#### What you need to do
Starting at the first line of the data, print every line up to and including the one with "can allow some", but no pictures.

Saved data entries
^^^^^^^^

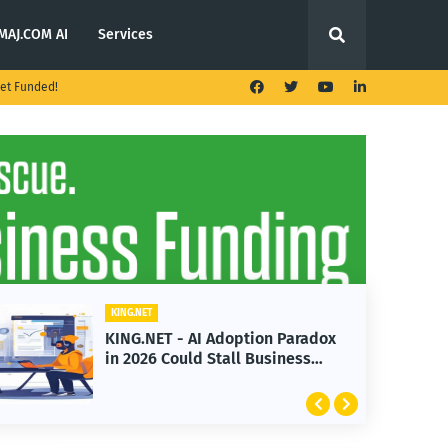
MAJ.COM AI
Services
et Funded!
KING.NET
KING.N
KING.NET - AI Adoption Paradox
KING
in 2026 Could Stall Business
Laun
Growth
Feat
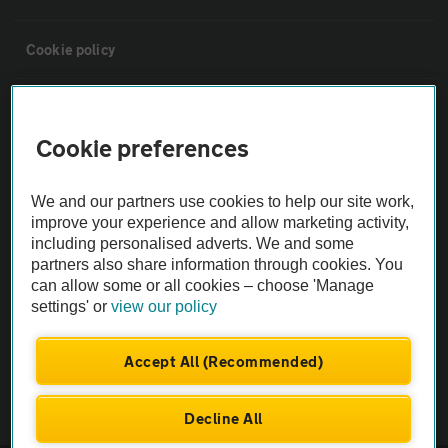
Cookie policy
Sitemap
Cookie preferences
Vehicle Inspections
We and our partners use cookies to help our site work,
improve your experience and allow marketing activity,
The AA recommends an AA Cars Vehicle Inspection before purchase.
including personalised adverts. We and some
Not all cars are mechanically checked by the AA.
partners also share information through cookies. You
can allow some or all cookies – choose 'Manage
settings' or
view our policy
Vehicle Inspection
Accept All (Recommended)
theAA.com
Decline All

^^^^^^^^

#### Finished exercise
MAJ.COM AI
Services
et Funded!
KING.NET
KING.N
KING.NET - AI Adoption Paradox
KING
in 2026 Could Stall Business
Laun
Growth
Feat
Cookie policy
Sitemap
Cookie preferences
Vehicle Inspections
We and our partners use cookies to help our site work,
improve your experience and allow marketing activity,
The AA recommends an AA Cars Vehicle Inspection before purchase.
including personalised adverts. We and some
Not all cars are mechanically checked by the AA.
partners also share information through cookies. You
can allow some or all cookies – choose 'Manage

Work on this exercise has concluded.